When fixing the team doesn’t fix the problem
You’ve overcome each obstacle in turn: updated your tools, adjusted roles, redefined your expectations, even brought in new talent. Yet, no matter how many changes you implement, something’s still not working.
Instead, the energy’s flat. Deadlines lapse. The team isn’t jiving. Despite putting the expected managerial approaches to use, you’re not achieving lasting results.
I’d like to suggest that your focus has been in the wrong place. After all, the most conspicuous issue is rarely its own root cause.
Organizational distress, like bodily pain, often appears in places disconnected from its origin.
Leadership means seeing the whole, not just your part.
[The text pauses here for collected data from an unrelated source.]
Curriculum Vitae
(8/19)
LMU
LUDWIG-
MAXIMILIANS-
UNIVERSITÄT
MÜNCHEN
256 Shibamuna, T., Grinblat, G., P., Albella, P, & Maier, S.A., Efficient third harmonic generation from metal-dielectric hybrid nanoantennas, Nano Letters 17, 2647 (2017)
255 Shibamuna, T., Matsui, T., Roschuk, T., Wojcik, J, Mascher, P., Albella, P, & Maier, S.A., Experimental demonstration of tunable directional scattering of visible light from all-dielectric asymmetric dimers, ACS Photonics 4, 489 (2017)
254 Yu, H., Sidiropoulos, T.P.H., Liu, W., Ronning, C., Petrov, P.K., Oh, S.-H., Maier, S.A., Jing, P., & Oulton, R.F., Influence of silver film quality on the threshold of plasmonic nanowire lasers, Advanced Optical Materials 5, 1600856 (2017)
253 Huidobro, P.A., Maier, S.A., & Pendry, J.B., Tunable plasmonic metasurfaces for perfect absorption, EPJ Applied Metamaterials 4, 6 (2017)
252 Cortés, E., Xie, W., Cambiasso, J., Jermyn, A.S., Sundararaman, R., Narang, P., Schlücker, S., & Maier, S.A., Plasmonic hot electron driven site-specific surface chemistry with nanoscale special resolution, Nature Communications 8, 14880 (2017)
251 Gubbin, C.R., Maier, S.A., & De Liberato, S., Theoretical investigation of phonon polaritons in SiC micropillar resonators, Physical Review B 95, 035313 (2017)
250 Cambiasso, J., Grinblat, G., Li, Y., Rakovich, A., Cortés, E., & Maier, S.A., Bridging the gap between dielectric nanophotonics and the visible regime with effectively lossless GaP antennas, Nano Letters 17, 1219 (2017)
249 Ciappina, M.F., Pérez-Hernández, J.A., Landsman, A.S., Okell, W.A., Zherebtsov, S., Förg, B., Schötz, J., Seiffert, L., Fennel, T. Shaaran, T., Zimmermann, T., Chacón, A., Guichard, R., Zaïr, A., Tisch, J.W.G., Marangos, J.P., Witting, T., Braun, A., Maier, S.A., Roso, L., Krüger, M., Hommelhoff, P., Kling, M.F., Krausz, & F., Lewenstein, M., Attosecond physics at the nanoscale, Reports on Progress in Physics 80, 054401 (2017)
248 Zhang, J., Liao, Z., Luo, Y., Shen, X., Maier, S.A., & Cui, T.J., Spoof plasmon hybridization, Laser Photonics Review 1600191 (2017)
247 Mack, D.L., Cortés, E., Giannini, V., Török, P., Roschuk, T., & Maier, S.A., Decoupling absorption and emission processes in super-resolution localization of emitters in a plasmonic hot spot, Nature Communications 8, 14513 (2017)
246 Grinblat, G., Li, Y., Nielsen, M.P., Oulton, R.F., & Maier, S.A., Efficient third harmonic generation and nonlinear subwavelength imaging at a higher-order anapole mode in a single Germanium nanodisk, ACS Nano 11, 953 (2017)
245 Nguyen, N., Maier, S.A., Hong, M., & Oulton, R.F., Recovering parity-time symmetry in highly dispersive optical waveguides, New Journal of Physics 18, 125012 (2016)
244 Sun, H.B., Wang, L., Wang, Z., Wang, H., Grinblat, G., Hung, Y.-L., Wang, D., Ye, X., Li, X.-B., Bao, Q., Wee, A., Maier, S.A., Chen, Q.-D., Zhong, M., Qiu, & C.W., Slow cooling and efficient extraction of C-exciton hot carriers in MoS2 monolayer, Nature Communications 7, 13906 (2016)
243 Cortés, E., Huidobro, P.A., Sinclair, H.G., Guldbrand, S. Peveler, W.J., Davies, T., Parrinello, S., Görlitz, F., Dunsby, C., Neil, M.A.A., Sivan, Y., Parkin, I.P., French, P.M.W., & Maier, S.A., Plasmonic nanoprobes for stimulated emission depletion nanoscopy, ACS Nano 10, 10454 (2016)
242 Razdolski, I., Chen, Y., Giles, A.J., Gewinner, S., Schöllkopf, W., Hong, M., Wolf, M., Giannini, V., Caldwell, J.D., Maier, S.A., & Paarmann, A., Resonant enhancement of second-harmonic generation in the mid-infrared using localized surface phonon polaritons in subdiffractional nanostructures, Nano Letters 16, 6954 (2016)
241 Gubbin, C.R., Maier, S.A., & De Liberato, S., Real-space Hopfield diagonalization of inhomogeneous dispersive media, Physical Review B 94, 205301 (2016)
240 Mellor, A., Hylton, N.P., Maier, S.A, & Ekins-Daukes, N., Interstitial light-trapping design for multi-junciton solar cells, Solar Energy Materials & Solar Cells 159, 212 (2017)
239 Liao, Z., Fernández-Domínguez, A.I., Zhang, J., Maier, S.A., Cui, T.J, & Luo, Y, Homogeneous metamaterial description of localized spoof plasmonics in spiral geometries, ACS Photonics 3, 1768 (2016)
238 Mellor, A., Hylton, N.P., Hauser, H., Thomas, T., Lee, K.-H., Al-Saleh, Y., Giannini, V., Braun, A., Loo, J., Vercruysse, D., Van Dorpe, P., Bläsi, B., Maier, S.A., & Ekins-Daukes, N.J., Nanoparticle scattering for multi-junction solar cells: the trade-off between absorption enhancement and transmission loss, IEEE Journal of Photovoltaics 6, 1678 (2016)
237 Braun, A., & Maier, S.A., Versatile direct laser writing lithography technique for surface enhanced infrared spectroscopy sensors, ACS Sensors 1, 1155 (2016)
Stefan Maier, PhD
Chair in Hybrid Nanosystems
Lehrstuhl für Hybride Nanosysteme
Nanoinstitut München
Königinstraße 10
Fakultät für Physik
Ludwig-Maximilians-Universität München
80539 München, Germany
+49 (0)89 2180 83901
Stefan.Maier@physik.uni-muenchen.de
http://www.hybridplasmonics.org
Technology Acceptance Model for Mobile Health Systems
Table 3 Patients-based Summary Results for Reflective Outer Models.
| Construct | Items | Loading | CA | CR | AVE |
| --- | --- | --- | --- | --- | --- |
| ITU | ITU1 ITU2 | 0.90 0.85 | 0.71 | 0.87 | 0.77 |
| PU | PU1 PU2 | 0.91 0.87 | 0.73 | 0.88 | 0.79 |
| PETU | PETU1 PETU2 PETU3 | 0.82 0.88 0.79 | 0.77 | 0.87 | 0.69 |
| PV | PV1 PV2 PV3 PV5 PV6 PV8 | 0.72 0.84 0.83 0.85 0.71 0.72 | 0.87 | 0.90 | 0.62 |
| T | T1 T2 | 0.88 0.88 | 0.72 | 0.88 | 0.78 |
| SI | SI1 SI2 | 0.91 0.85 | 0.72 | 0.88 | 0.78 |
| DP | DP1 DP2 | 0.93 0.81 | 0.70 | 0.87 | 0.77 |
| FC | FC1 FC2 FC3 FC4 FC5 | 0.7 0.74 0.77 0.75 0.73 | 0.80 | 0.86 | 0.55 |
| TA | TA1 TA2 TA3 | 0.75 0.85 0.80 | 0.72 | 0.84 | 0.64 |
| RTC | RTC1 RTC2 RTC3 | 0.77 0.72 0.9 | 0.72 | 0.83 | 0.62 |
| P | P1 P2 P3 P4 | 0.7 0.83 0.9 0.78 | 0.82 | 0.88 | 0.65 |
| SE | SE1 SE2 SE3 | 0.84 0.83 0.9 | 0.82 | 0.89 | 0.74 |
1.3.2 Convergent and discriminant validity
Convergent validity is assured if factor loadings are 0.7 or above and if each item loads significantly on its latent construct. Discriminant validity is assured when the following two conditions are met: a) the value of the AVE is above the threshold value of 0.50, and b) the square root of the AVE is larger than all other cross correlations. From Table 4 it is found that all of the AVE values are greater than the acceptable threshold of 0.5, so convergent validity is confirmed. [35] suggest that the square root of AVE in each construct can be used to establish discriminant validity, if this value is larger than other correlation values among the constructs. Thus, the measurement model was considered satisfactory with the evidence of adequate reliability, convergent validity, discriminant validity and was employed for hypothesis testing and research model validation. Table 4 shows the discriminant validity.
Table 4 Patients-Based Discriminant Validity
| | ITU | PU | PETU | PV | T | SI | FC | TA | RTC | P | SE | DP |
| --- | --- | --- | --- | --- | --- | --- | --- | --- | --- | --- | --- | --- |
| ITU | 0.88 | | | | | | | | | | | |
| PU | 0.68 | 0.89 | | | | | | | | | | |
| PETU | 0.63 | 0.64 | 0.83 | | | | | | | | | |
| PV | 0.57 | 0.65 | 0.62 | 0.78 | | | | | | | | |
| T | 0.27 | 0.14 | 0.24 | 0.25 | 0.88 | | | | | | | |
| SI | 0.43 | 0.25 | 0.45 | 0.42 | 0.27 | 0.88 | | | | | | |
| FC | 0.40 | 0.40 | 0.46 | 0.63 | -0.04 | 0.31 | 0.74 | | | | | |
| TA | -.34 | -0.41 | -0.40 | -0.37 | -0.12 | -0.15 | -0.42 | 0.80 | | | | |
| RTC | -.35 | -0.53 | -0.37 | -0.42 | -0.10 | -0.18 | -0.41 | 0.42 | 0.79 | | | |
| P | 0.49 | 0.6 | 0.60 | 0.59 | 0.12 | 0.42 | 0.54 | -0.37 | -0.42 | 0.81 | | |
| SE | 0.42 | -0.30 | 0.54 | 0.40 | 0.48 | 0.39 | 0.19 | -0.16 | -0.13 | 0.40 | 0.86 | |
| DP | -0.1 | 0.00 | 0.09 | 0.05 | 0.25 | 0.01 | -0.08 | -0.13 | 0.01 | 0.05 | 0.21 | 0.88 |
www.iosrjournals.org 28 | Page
I first noticed a nagging pain in my knee. I’d already had injections from the orthopedist, so I tried heat, ice, stretching. Nothing worked, and no doctor could figure out why it was hurting. Then, I brought my concerns to Kurt, a holistic healer and bodyworker I’ve visited for decades.
Within minutes, he said, “This isn’t about your knee.”
He was right. My iliopsoas (the muscles that connect your spine to your leg) had tightened and tangled, pulling on my hip flexors, then my knee. Kurt spent two painful sessions releasing tension in my pelvis and calf, providing relief where medical remedies had fallen short.
As the pain subsided, I was reminded of something my mother, a physical therapist, used to say: “Healing requires seeing the full picture.”
Leaders can be prone to diagnosing isolated problems rather than interrogating larger structures. You zero in on an underperforming department or a frustrated manager without examining the conditions that shaped their behavior.
Was the poor performer miscast in a role that doesn’t match their strengths? Is a micromanaging leader driving the very frustration they’re trying to contain? Did a missed target stem from laziness or low morale?
You can prescribe a reorg, a new KPI, or a round of coaching, but if the real issue goes unexamined, nothing truly improves.
This is how dysfunction becomes the norm. When no one steps back to look at the relationships between components, companies get trapped in a cycle of surface-level solutions and underlying erosion.
Organizations have over-specialized their workforces. People work hard, but in their own lanes. They’re efficient, even excellent, but siloed from the broader system. When things go wrong, the pain gets passed around. You treat one area, only for the headache to pop up somewhere else.
And, that raises a critical question: Who’s responsible for how the specialties come together?
Just like in mending the body, conscious leaders must learn to intervene at the source.
How to begin to spot root causes
When you lead holistically, you stop reacting just to symptoms and instead start to pinpoint where they’re coming from.
Pay special attention to these three critical inflection points:
1. Find where challenges persist
Start with the conflicts you’ve addressed that still return.
- Is there a larger system or assumption driving this pattern?
- For example: Is high turnover about compensation, or leadership? Is below-standard output a skill gap, or a structure problem? Is the silence in the room about the project, or about something no one wants to say?
Recurring setbacks indicate that you’re responding to effects rather than their causes.
2. Choose the right leaders
Think about what you’re really evaluating when you promote someone. Leaders are commonly selected for their past performance, but that alone doesn’t confer vision, contextual awareness, or the ability to develop others.
- Are you choosing leaders based on what they’ve done or how they think?
- Do your leaders know how to support people, or just complete tasks?
- Can these leaders appreciate how their decisions affect other departments?
Technical expertise without leadership competence undermines well-designed roles.
3. Trace how the work actually gets done
You can't optimize separate departments and expect the organization to function seamlessly as a collective. Even your highest-achieving teams will struggle when they operate with competing priorities instead of shared accountability for outcomes. Understanding how work actually flows between people and departments reveals your opportunities for improvement.
- Where does information get stuck?
- Who’s included in decision-making, and who’s left out?
- Have you rewarded individual contributions at the cost of collaboration?
How your organization operates reveals the priorities you've actually established.
If nothing’s changing, it’s time to look again.
Pain always signals a problem, but if you only put a band-aid on it, you ignore the deeper wound and hinder your hopes of progress.
Slow down, step back. Resist hasty shortcuts, and commit to genuine discovery. Chances are, you already know where your attention belongs.
This marks the difference between management and true leadership.